The question as to the nature, the sources, and the validity of human knowledge had attracted general attention previous to the time of Socrates and Plato. As the results of this protracted controversy, the opinions of philosophers had finally crystallized in two well-defined and opposite theories of knowledge.
1. That which reduced all knowledge to the accidental and passively receptive quality of the organs of sense and which asserted, as its fundamental maxim, that "Science consists in αἴσθησις--sensation." [498]
This doctrine had its foundation in the physical philosophy of Heraclitus.
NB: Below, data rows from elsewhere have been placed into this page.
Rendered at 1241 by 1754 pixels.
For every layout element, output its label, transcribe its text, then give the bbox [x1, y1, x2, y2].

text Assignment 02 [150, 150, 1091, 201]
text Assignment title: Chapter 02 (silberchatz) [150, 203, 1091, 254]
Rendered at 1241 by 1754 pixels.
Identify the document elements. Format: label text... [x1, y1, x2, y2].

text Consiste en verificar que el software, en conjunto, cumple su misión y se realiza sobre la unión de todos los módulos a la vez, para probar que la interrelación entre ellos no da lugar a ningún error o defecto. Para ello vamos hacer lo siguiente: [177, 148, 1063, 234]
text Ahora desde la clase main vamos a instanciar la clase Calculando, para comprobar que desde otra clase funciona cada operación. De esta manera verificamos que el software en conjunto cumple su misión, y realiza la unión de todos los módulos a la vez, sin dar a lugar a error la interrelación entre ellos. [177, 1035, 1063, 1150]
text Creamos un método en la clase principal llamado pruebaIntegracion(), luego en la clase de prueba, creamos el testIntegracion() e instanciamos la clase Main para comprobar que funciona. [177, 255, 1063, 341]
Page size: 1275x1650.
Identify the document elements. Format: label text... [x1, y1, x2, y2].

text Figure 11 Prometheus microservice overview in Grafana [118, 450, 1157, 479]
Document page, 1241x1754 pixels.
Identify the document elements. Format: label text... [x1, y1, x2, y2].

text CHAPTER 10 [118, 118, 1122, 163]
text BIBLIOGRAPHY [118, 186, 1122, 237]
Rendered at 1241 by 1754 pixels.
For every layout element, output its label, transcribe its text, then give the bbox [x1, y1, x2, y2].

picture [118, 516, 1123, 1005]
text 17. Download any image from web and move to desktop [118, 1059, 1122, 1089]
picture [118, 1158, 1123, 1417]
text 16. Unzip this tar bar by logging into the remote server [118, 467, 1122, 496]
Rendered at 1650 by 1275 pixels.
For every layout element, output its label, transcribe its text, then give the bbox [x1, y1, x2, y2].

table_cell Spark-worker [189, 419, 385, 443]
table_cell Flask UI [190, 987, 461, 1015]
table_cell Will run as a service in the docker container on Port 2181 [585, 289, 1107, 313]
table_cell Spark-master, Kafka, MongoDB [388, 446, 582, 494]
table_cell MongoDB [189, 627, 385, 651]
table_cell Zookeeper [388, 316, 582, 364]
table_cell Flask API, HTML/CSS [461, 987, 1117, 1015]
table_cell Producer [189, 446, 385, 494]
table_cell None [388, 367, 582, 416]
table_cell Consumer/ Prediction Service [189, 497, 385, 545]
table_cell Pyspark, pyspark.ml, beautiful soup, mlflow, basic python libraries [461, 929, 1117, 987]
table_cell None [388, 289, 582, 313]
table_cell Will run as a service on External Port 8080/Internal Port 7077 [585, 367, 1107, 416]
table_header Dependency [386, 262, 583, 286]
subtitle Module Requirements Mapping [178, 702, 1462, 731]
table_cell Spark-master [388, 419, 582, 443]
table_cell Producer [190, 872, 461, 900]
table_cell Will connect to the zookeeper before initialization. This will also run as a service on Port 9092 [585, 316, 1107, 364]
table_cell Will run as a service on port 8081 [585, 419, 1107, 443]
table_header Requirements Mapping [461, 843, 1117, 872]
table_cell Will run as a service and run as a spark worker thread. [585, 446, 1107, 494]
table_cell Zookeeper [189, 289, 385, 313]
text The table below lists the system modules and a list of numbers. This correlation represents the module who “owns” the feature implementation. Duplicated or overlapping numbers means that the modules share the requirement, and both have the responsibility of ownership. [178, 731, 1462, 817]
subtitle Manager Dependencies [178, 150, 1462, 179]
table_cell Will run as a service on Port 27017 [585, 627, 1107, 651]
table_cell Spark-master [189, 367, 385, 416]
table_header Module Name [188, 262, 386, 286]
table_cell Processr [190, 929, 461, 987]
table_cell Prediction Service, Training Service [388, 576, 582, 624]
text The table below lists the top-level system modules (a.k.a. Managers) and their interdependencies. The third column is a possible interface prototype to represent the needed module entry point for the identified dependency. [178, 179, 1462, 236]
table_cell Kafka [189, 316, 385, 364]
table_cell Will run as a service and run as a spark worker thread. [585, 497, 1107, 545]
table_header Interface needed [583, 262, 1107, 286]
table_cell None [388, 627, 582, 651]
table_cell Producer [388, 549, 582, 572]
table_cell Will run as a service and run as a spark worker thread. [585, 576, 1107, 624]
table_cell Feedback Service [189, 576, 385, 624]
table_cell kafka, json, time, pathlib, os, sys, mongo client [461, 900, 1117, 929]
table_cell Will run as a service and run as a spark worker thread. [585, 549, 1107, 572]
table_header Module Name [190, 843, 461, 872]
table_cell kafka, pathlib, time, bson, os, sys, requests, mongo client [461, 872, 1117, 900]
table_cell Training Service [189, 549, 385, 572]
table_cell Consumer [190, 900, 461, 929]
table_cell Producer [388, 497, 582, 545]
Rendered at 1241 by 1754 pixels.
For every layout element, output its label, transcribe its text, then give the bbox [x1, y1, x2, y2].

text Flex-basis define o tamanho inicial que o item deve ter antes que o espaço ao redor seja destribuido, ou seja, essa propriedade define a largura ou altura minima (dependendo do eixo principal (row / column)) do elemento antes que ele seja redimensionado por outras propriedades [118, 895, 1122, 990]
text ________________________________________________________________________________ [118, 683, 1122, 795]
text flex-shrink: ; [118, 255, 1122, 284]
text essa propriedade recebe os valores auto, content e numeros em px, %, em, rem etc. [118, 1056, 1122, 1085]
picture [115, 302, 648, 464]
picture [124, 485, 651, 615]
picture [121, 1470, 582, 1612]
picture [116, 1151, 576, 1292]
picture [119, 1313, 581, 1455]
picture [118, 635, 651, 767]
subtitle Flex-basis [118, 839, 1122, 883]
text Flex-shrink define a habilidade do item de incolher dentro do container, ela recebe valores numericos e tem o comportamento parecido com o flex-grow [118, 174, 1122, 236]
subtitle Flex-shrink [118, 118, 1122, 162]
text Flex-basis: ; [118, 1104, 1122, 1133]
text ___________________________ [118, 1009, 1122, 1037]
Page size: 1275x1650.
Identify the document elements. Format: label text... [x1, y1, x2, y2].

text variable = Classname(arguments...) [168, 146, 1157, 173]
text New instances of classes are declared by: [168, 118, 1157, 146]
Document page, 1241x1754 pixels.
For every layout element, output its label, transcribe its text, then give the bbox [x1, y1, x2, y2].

He had taught that all things are in a perpetual flux and change. "Motion gives the appearance of existence and of generation." "Nothing is, but is always a becoming" [499] Material substances are perpetually losing their identity, and there is no permanent essence or being to be found. Hence Protagoras inferred that truth must vary with the ever-varying sensations of the individual. "Man (the individual) is the measure of all things." Knowledge is a purely relative thing, and every man's opinion is truth for him. [500] The law of right, as exemplified in the dominion of a party, is the law of the strongest; fluctuating with the accidents of power, and never attaining a permanent being. "Whatever a city enacts as appearing just to itself, this also is just to the city that enacts it, so long as it continues in force." [501] "The just, then, is nothing else but that which is expedient for the strongest." [502]
[Footnote 498: ][ (return) ] "Theætetus," § 23.
[Footnote 499: ][ (return) ] Ibid., §§ 25, 26.